Additional details such as path encoding and custom environment variables were also handled.

Foundational Capability Consolidation

Several reusable, business‑agnostic components were extracted:

Multi‑window management for opening, closing, and monitoring windows.

Webview lifecycle management for embedded editors and sub‑apps.

Offline/online status detection, with a more accurate implementation for Windows.

Desktop Architecture Highlights

Three criteria evaluate the architecture: delivery efficiency, performance, and stability.

Delivery Efficiency

Over 60 % of desktop features mirror the web version, leading to a shared codebase approach.

Common code moved to a shared directory in the monorepo.

Webpack aliasing adapts modules for different platforms.

Defined multi‑platform development standards to avoid pitfalls.

Challenges of Shared Code

Dependency issues when migrating to the common directory.

Lack of dynamic capabilities causing lag between web and desktop releases.

Cross‑platform compatibility problems (environment dependencies).

Absence of isolated sandboxes leading to memory leaks or style pollution.

Sub‑Application Mode

To improve modularity, the codebase was refactored into sub‑applications, each running inside a container similar to mini‑programs.

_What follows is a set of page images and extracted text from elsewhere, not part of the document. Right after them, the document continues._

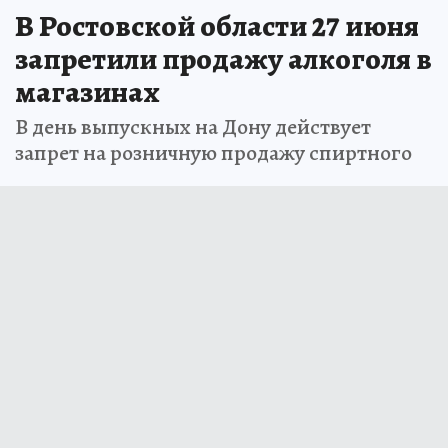
В Ростовской области 27 июня
запретили продажу алкоголя в
магазинах
В день выпускных на Дону действует
запрет на розничную продажу спиртного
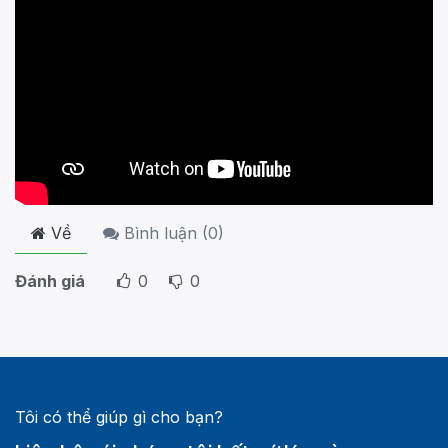
Về
Bình luận (
0
)
Đánh giá
0
0
Tôi có thể giúp gì cho bạn?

Rapid Iteration : Independent release cycles without waiting for the main client.

Native Desktop Capabilities : Sub‑apps inherit JSBridge features automatically.

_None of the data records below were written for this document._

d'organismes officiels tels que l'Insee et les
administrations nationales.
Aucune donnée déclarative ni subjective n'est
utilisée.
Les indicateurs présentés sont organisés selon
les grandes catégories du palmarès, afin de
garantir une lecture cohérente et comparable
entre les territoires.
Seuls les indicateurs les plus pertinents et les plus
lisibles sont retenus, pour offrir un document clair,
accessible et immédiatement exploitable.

Isolated Sandbox : Process‑level isolation ensures stable memory usage.

Optimized Loading : Webview pre‑warming and caching mitigate initial load delays.

Performance

Performance is continuously optimized from multiple angles.

Startup Speed : Cache main‑process code, show early loading UI, and parallelize tasks.

Main‑Process Load : Minimize work in the main process to avoid UI jank.

Web Optimizations : Apply lazy loading, module bundling, and other web‑side techniques.

Webview Optimizations : Pre‑heat webviews and enforce performance controls.

Ongoing Performance Tasks

Performance work is a long‑term effort, supported by:

Daily monitoring of key metrics during development.

Automated long‑run simulations to catch memory leaks.

A performance dashboard for real‑time online monitoring and gray‑release focus.

Stability

Desktop stability requirements exceed those of web apps.

Unit & Integration Tests : Automated tests improve overall reliability.

UI Automation (UIA) : Custom UIA framework (Macaca) simulates user actions for regression testing.

Additional measures include a stability dashboard, real‑time alerts, and a weekly preview release cycle to reduce integration risk.

Conclusion

Select an architecture that matches current business scale and team expertise; newer options like Flutter or Tauri may be considered.

Performance and stability optimizations are continuous; establish metrics and observability early.

Delivery efficiency and quality are often overlooked but are crucial for evaluating architectural choices.